I cannot imagine a thousand useful idiots in the valley, but then that atheist up on Glade Park does seem to have some following with her captive free stinkers. So we will see how many occupiers show up. Probably will be more from the local news media than protesters ,but that is speculation.

Funny is the fact that certain lefties continue to attempt compare the Occupy crowd of useful idiots to the Tea Party. I don’t recall arrests being necessary at Tea Party events. I don’t recall the filth — and obscene public sex — and the media photographs of some unwashed puke rubbing his bare behind on a police car at any Tea Party even.

And contrary to leftist propaganda the reports of Tea Party members spitting on public figures has been proven false. So we will see if the Grand Junction Occupiers reflect their national examples or if they will be at all like the local Tea Party gatherings.

ROBERT JAMES BURKHOLDER
Fruita

Link between terrorism and Iran

For the first time there is a direct link between a terrorist operation and the Iranian government. While their involvement has been suspected for many years, this link cannot be disputed. We have gotten ourselves into a real “catch-22” in the Middle East. If we just pull out, the radicals will see us as weak and they will take over the entire region in a relatively short period of time and become a bigger threat to our security. If we stay with the current directives and objectives we may slow things down a bit, but we will never curtail the terrorist threat.

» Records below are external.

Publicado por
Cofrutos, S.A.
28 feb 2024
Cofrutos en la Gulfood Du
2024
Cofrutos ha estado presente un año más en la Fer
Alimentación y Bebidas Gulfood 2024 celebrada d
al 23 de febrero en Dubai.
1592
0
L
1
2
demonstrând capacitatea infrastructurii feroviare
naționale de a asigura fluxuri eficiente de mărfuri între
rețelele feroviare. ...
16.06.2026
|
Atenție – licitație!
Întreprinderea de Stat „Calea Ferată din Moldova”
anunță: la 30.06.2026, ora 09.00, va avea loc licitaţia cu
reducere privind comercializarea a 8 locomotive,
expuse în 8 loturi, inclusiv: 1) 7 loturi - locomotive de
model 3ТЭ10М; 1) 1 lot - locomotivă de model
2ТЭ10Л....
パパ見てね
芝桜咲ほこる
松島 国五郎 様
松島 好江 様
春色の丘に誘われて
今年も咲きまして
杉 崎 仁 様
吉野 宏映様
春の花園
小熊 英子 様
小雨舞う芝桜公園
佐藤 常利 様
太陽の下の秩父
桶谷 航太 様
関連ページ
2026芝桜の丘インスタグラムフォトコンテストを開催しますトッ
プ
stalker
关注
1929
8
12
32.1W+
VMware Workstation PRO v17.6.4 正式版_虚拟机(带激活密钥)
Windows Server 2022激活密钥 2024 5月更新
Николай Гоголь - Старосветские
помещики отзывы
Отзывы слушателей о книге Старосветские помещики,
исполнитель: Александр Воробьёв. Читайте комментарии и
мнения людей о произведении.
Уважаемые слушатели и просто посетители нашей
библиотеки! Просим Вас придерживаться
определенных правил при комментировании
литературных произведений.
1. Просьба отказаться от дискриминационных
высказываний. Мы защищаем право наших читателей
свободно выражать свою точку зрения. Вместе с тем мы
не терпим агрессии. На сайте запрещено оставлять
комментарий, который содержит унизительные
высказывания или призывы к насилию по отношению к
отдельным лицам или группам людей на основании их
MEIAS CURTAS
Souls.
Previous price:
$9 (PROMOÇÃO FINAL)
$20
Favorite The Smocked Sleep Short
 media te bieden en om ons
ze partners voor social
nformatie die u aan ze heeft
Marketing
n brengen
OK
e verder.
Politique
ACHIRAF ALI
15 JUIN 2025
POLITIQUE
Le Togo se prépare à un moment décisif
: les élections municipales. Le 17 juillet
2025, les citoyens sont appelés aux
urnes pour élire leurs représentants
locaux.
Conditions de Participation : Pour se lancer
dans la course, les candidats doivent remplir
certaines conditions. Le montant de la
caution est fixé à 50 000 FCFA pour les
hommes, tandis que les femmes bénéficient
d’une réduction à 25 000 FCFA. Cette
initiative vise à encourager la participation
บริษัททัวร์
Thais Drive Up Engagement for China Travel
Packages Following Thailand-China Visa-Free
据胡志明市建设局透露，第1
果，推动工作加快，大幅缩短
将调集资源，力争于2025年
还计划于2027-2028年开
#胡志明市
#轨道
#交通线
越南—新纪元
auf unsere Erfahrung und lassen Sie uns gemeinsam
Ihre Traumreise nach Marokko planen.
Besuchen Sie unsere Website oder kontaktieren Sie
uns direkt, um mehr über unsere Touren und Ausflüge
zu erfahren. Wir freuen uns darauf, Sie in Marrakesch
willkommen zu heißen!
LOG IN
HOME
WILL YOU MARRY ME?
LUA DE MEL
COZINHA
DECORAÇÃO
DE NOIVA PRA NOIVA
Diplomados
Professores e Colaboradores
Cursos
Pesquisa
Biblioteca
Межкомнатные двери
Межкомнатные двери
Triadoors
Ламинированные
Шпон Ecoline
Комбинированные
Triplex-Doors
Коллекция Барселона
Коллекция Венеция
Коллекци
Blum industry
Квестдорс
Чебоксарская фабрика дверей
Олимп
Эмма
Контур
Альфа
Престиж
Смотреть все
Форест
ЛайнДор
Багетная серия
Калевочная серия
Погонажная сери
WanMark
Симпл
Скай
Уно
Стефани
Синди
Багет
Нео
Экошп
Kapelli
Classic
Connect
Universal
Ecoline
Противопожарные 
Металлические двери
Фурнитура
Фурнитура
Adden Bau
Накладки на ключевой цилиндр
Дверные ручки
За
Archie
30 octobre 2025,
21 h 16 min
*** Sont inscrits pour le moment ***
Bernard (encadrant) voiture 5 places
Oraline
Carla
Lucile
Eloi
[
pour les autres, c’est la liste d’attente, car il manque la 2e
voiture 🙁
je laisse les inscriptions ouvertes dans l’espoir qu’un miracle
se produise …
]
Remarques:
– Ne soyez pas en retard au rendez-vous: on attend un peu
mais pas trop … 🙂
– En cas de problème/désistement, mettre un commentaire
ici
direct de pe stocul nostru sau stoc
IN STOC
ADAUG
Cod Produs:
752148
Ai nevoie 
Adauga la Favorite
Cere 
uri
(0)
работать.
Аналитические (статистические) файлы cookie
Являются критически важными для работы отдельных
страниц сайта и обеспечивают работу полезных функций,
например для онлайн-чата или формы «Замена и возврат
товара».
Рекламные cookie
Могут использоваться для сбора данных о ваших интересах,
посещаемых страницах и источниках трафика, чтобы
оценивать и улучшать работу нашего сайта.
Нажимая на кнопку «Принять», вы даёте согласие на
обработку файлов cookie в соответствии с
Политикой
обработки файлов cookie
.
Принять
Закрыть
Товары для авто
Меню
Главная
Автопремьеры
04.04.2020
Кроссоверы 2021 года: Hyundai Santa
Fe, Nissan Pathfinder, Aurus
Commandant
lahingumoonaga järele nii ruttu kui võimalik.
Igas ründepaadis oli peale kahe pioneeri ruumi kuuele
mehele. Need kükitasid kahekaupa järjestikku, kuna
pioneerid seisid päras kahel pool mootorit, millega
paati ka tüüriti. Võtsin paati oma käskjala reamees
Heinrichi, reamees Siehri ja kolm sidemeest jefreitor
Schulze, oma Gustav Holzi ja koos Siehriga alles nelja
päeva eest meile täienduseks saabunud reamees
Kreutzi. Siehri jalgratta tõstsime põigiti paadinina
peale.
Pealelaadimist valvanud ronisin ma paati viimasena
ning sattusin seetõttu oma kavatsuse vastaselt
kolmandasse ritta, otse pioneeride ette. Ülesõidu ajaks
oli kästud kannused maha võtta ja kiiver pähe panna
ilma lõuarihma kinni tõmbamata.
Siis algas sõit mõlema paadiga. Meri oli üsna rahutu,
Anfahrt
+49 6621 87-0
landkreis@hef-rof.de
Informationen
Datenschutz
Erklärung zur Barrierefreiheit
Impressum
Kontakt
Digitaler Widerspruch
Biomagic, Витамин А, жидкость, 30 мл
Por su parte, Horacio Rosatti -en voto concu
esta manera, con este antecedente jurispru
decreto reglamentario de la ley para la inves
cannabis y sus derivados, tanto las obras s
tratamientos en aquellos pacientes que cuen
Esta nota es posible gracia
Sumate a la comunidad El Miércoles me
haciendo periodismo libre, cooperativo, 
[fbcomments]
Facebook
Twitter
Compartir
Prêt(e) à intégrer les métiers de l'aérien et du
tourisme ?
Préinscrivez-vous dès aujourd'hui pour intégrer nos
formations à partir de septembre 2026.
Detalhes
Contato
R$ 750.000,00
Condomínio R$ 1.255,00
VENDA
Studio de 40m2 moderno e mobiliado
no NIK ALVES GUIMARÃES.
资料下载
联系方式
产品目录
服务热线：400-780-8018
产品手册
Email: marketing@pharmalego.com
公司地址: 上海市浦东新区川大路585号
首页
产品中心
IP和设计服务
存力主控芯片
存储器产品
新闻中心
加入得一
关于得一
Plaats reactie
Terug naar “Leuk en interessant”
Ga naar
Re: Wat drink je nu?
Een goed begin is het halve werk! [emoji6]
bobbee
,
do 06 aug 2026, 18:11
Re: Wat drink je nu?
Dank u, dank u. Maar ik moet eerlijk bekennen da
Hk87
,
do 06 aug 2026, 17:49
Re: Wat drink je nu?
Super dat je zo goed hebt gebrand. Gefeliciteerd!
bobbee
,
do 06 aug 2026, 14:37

With the world economy like it is, the oil rich nation’s poker hands look a lot better than most of the other players. China, who has their own agenda, still has a strong interest in Middle East oil and Russia (while becoming more energy independent because they don’t think the Spotted Winged Gnat is more important than drilling) still has a major interest in the region. Meanwhile, America and its European allies are quickly tiring of treading water trying to keep their financial heads above water. It’s a mess and I fear that once things escalate, they will do so exponentially.  When the feces hits the fan, I hope we are ready and that we have a Commander in Chief who is up to making the tough decisions. Settling things with a beer in the Rose Garden or sitting around the campfire singing Kumbaya isn’t going to cut it.